Macron had come to the White House with the stated intention of talking Trump out of withdrawing from the nuclear arms agreement with Iran that President Barack Obama and France and five other European powers had negotiated, and it seems he intended to flatter Trump into acquiescence. Flattery is usually an effective technique with Trump, but it’s unusually hard to talk Trump out of his opposition to that Iran deal. He constantly railed against it as “the worst deal ever made” during his improbably successful presidential campaign, and returned to his campaign rhetoric as he sat next to Macron in front of world’s television cameras and microphones. The public posturing by Trump and Macron is sure to complicate their private discussions.
We’ve always shared Trump’s opinion that the Iran deal was awful, but at this point Macron can make a compelling case that for now we’re stuck with it for lack of a better alternative. By usually reliable press accounts several of Trump’s remaining foreign policy advisers have come to the same conclusion, as did several of his many recently defenestrated foreign policy advisers, and so have the heads of state those six other European powers that in on the deal. Macron has told his own people and the rest of the world that “There is no plan B,” it seems unlikely that Trump will be able to articulate a persuasive one during the private negotiations, and if either head of state caves they’ll have a lot of explaining to do with their hard-core fans.
Although we don’t follow French politics so closely as the American variety, we’re guessing Macron has more to lose. He’s an obviously ambitious fellow, some even say slightly Napoleonic, and clearly pines for pan-European and even global prominence, and if he manages to seduce Trump into the global elite’s consensus with his Gallic charm it will greatly enhance that project. If he fails, though, he’ll be left with his country’s late night comedians yukking it up about their head of state’s embarrassing and literal kissing-up to an American president, even by French standards. Trump is not at all popular in France, nor anywhere else in Europe or most of the rest of the world, and he’s especially unpopular in the world’s halls of power, so Macron’s literal and figurative outreaches to Trump could end very badly.

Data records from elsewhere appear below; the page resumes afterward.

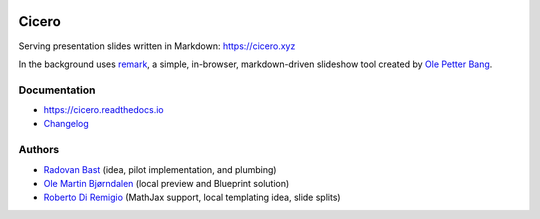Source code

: .. image:: https://travis-ci.org/bast/cicero.svg?branch=master
   :target: https://travis-ci.org/bast/cicero/builds
.. image:: https://img.shields.io/badge/license-%20AGPLv3-blue.svg
   :target: LICENSE
.. image:: https://img.shields.io/badge/vue-2.5.16-green.svg
   :target: https://vuejs.org
.. image:: https://badge.fury.io/py/cicero.svg
   :target: https://badge.fury.io/py/cicero


Cicero
======

Serving presentation slides written in Markdown: https://cicero.xyz

In the background uses `remark <https://github.com/gnab/remark>`__, a
simple, in-browser, markdown-driven slideshow tool created by `Ole
Petter Bang <https://github.com/gnab>`__.


Documentation
-------------

- https://cicero.readthedocs.io
- `Changelog <CHANGES.rst>`__


Authors
-------

- `Radovan Bast <http://bast.fr>`__ (idea, pilot implementation, and
  plumbing)
- `Ole Martin Bjørndalen <https://github.com/olemb>`__ (local preview
  and Blueprint solution)
- `Roberto Di Remigio <http://totaltrash.xyz>`__ (MathJax support,
  local templating idea, slide splits)
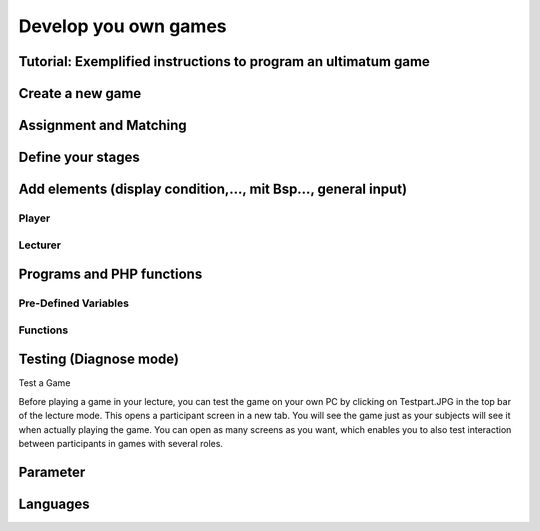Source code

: =====================
Develop you own games
=====================

Tutorial: Exemplified instructions to program an ultimatum game
===============================================================

Create a new game
=================

Assignment and Matching
=======================

Define your stages
==================

Add elements (display condition,…, mit Bsp…, general input)
===========================================================

Player
------

Lecturer
--------

Programs and PHP functions
==========================

Pre-Defined Variables
---------------------

Functions
---------

Testing (Diagnose mode)
=======================

Test a Game

Before playing a game in your lecture, you can test the game on your own PC by clicking on Testpart.JPG in the top bar of the lecture mode. This opens a participant screen in a new tab. You will see the game just as your subjects will see it when actually playing the game. You can open as many screens as you want, which enables you to also test interaction between participants in games with several roles. 

Parameter
=========

Languages 
=========
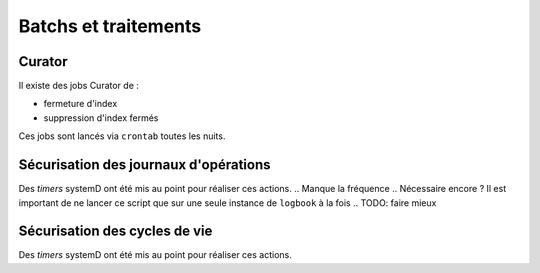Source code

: Batchs et traitements
#####################

.. Aucun batch n'est fourni dans cette version de :term:`VITAM`.

Curator
-------

Il existe des jobs Curator de :

- fermeture d'index
- suppression d'index fermés

Ces jobs sont lancés via ``crontab`` toutes les nuits.

.. Aucun batch n'est fourni dans cette version de :term:`VITAM`.

Sécurisation des journaux d'opérations
--------------------------------------

Des `timers` systemD ont été mis au point pour réaliser ces actions.
.. Manque la fréquence
.. Nécessaire encore ? Il est important de ne lancer ce script que sur une seule instance de ``logbook`` à la fois
.. TODO: faire mieux

    
Sécurisation des cycles de vie
------------------------------

Des `timers` systemD ont été mis au point pour réaliser ces actions.

.. TODO: faire mieux, là aussi
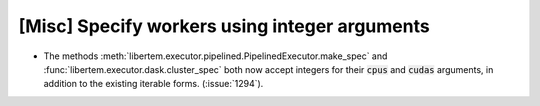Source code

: [Misc] Specify workers using integer arguments
==============================================

* The methods :meth:`libertem.executor.pipelined.PipelinedExecutor.make_spec` and
  :func:`libertem.executor.dask.cluster_spec` both now
  accept integers for their :code:`cpus` and :code:`cudas`
  arguments, in addition to the existing iterable forms.
  (:issue:`1294`).
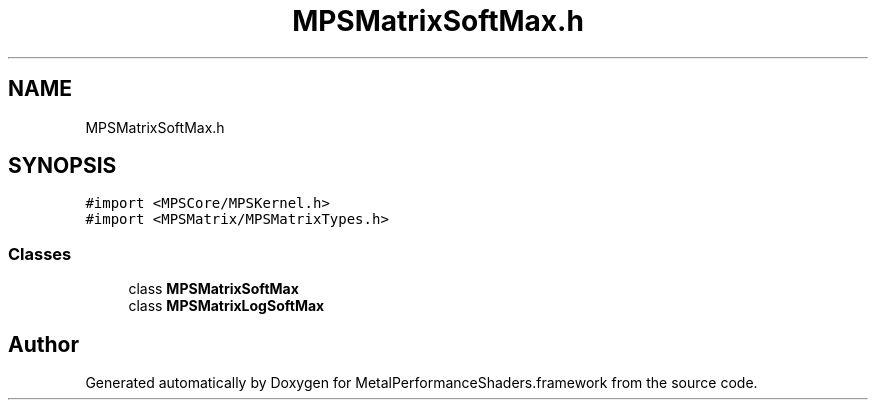 .TH "MPSMatrixSoftMax.h" 3 "Thu Feb 8 2018" "Version MetalPerformanceShaders-100" "MetalPerformanceShaders.framework" \" -*- nroff -*-
.ad l
.nh
.SH NAME
MPSMatrixSoftMax.h
.SH SYNOPSIS
.br
.PP
\fC#import <MPSCore/MPSKernel\&.h>\fP
.br
\fC#import <MPSMatrix/MPSMatrixTypes\&.h>\fP
.br

.SS "Classes"

.in +1c
.ti -1c
.RI "class \fBMPSMatrixSoftMax\fP"
.br
.ti -1c
.RI "class \fBMPSMatrixLogSoftMax\fP"
.br
.in -1c
.SH "Author"
.PP 
Generated automatically by Doxygen for MetalPerformanceShaders\&.framework from the source code\&.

Which is all the more reason for Trump to stick to the campaign rhetoric that won over those hard-core fans. The fact that those faggy Frenchies and snooty Euro-snobs and wily Orientals and the rest of those “shit-hole countries” largely abhor Trump is all the more reason to love him, as far as they’re concerned, and he’s still right that the hated Obama’s Iran deal was truly awful. Even without a persuasively articulated “Plan B,” Trump could win a news cycle with the hard core fans, who would readily forgive all his faintly homo-erotic fulsome praise and physical embraces for Macron as a brilliant negotiating tactic. After that there’s no telling what will come, but it will probably be something else.
Meanwhile Trump is hoping his alpha maleness will strong arm the rest of the world into his “America First” trade agenda, and Germany’s more seasoned and formidable Chancellor Angela Merkel is the next scheduled official state visitor. There’s also a chance that Trump will be meeting somewhere and someday with the North Korean dictator Kim Jong-Un about his country’s more imminently scary nuclear ambitions. In both cases, we’ll hold out some faint hope Trump will forego the campaign trail insult comic shtick, and articulate some persuasive plan instead.